Development Gateway is pleased to announce that the United States Agency for International Development (USAID) has awarded the College of William and Mary, Development Gateway, Brigham Young University, the University of Texas at Austin, and Esri, a five-year, $25-million cooperative agreement to increase global aid transparency through the AidData Center for Development Policy.
The award for the AidData Center for Development Policy is the largest ever received by AidData, a partnership between the College of William and Mary, Development Gateway, and Brigham Young University. The AidData Center for Development Policy will use geospatial data and create analytic tools to enable USAID and the broader global development community to target, coordinate, and deliver aid more effectively, with an improved ability to measure its impact.
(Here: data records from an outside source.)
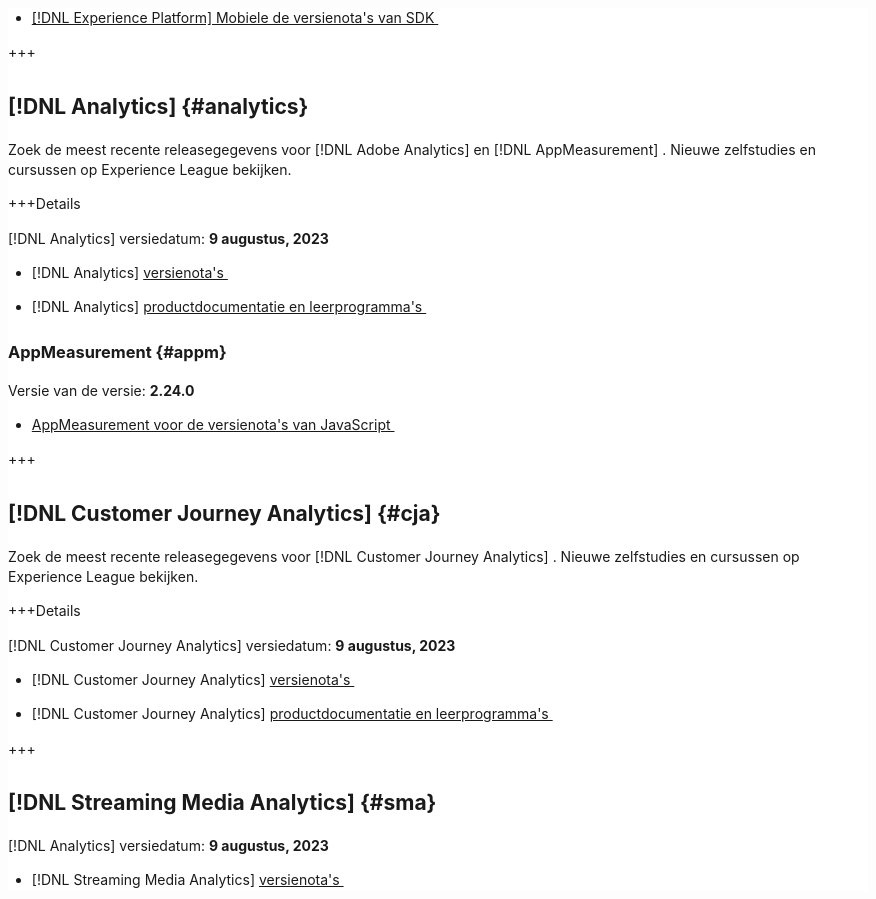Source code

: * [[!DNL Experience Platform]  Mobiele de versienota&#39;s van SDK &#x200B;](https://developer.adobe.com/client-sdks/documentation/release-notes/)



+++



## [!DNL Analytics] {#analytics}

Zoek de meest recente releasegegevens voor [!DNL Adobe Analytics] en [!DNL AppMeasurement] . Nieuwe zelfstudies en cursussen op Experience League bekijken.

+++Details

[!DNL Analytics] versiedatum: **9 augustus, 2023**

* [!DNL Analytics] [&#x200B; versienota&#39;s &#x200B;](https://experienceleague.adobe.com/docs/analytics/release-notes/latest.html?lang=nl-NL)

* [!DNL Analytics] [&#x200B; productdocumentatie en leerprogramma&#39;s &#x200B;](https://experienceleague.adobe.com/docs/analytics.html?lang=nl-NL)

### AppMeasurement {#appm}

Versie van de versie: **2.24.0**

* [&#x200B; AppMeasurement voor de versienota&#39;s van JavaScript &#x200B;](https://experienceleague.adobe.com/docs/analytics/implementation/appmeasurement-updates.html?lang=nl-NL)



+++

## [!DNL Customer Journey Analytics] {#cja}

Zoek de meest recente releasegegevens voor [!DNL Customer Journey Analytics] . Nieuwe zelfstudies en cursussen op Experience League bekijken.

+++Details

[!DNL Customer Journey Analytics] versiedatum: **9 augustus, 2023**

* [!DNL Customer Journey Analytics] [&#x200B; versienota&#39;s &#x200B;](https://experienceleague.adobe.com/docs/analytics-platform/using/releases/latest.html?lang=nl-NL)

* [!DNL Customer Journey Analytics] [&#x200B; productdocumentatie en leerprogramma&#39;s &#x200B;](https://experienceleague.adobe.com/docs/customer-journey-analytics.html?lang=nl-NL)



+++

## [!DNL Streaming Media Analytics] {#sma}

[!DNL Analytics] versiedatum: **9 augustus, 2023**

* [!DNL Streaming Media Analytics] [&#x200B; versienota&#39;s &#x200B;](https://experienceleague.adobe.com/docs/media-analytics/using/release-notes/release-notes.html?lang=nl-NL)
The new AidData Center for Development Policy will be headquartered at the College of William and Mary in Williamsburg, Virginia, and support an innovation lab at OpenGov Hub, Development Gateway's headquarters in Washington, DC.
Brad Parks, AidData's Co-Executive Director at William & Mary, believes that the creation of the AidData Center for Development Policy will “fundamentally change the way that foreign assistance is targeted, monitored, and evaluated.”
The AidData Center for Development Policy is part of USAID’s Higher Education Solutions Network (HESN) - a new groundbreaking partnership with seven top American and foreign universities designed to develop innovative solutions to global development challenges.
About AidData:
Each year, governments and international organizations provide approximately $160 billion to finance development projects in the world's poorest countries. By developing new data collection and standardization systems, and creating innovative web-based tools that democratize access to the largest collection of development finance activities in the world, AidData makes it easier for governments, aid agencies, intended beneficiaries, civil society organizations, journalists, and researchers to track the distribution and impact of aid.
A collaborative initiative between Development Gateway, William & Mary, and Brigham Young University, AidData has established itself as a global leader in the provision of reliable, timely and detailed information about foreign assistance projects. It was formed in 2009 through the merger of two existing programs: Project-Level Aid (PLAID) and Accessible Information on Development Activities (AiDA).
Today, it is recognized as the largest public access database on project-level development finance in the world. The project tracks more than $5.5 trillion and one million development projects from 91 donor agencies.